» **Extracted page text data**
--- START ---
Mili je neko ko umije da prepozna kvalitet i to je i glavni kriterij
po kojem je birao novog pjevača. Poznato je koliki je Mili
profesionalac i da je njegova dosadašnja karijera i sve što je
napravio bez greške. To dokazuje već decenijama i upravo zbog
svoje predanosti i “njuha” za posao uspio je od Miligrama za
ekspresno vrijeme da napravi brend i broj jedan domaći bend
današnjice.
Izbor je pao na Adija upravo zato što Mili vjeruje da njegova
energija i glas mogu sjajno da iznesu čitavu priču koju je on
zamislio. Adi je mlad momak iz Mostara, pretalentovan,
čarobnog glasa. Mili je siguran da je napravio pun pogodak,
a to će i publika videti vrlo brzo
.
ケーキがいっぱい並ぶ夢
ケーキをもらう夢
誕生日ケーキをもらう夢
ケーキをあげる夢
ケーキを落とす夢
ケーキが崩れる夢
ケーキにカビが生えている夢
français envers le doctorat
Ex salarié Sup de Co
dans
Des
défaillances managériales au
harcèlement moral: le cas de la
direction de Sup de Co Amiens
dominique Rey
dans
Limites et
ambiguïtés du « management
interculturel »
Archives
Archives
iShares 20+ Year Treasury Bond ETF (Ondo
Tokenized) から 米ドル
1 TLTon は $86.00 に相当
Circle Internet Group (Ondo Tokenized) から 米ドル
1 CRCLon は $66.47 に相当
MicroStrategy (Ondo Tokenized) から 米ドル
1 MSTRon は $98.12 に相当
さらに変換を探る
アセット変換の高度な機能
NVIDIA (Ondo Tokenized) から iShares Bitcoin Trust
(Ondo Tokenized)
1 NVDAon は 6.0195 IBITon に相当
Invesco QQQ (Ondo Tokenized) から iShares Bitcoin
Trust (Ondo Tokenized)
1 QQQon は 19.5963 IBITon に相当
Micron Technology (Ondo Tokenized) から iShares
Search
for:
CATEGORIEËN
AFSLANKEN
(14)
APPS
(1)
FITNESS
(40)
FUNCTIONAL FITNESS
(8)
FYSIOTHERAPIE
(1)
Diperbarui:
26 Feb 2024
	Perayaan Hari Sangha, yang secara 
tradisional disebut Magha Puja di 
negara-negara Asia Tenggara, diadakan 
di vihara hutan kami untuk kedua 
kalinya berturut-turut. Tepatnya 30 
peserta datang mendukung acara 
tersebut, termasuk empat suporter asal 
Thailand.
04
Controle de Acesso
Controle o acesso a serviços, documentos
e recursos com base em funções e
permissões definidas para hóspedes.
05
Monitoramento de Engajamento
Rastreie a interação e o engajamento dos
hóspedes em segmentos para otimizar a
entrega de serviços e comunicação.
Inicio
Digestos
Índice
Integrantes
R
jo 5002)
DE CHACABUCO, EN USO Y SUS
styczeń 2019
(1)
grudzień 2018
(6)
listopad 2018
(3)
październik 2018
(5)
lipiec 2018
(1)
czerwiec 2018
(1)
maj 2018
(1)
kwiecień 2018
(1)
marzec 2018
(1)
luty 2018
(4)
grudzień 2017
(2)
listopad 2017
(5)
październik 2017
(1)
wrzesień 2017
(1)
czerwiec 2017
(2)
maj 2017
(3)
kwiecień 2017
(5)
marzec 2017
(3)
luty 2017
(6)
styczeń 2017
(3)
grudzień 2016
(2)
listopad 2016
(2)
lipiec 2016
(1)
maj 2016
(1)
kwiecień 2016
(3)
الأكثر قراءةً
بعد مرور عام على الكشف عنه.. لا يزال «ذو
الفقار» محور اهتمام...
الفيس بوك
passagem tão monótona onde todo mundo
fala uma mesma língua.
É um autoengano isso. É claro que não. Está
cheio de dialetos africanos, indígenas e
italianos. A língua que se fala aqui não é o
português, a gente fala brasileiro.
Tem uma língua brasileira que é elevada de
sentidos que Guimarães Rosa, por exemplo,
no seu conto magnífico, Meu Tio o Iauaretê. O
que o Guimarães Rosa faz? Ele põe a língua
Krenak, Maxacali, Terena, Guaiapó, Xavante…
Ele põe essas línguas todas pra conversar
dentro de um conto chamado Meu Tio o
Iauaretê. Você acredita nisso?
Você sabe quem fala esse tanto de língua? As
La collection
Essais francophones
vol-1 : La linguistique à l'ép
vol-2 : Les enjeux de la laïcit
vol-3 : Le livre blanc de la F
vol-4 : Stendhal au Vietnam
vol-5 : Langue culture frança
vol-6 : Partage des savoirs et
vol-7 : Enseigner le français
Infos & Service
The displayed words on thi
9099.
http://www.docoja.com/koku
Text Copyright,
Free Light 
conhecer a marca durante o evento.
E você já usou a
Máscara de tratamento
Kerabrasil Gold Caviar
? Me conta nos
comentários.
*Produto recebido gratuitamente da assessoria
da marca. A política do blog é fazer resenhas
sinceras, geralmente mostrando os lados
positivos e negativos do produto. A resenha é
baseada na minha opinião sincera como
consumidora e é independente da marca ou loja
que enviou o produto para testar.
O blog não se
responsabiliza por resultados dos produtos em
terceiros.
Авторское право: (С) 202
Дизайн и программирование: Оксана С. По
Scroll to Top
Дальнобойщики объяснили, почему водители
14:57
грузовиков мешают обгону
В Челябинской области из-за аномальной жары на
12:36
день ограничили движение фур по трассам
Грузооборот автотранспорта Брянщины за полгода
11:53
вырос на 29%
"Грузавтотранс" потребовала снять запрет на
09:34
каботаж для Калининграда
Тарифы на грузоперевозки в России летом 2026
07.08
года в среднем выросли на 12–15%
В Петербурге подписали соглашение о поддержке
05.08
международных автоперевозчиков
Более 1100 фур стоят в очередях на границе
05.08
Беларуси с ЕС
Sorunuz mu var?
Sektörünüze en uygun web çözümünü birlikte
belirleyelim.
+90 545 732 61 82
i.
--- END ---
» **JOB**
Among the records, find each line where the word "para" occurs, and copy it.

» **RESULT FOR THIS EXERCISE**
permissões definidas para hóspedes.
hóspedes em segmentos para otimizar a
que enviou o produto para testar.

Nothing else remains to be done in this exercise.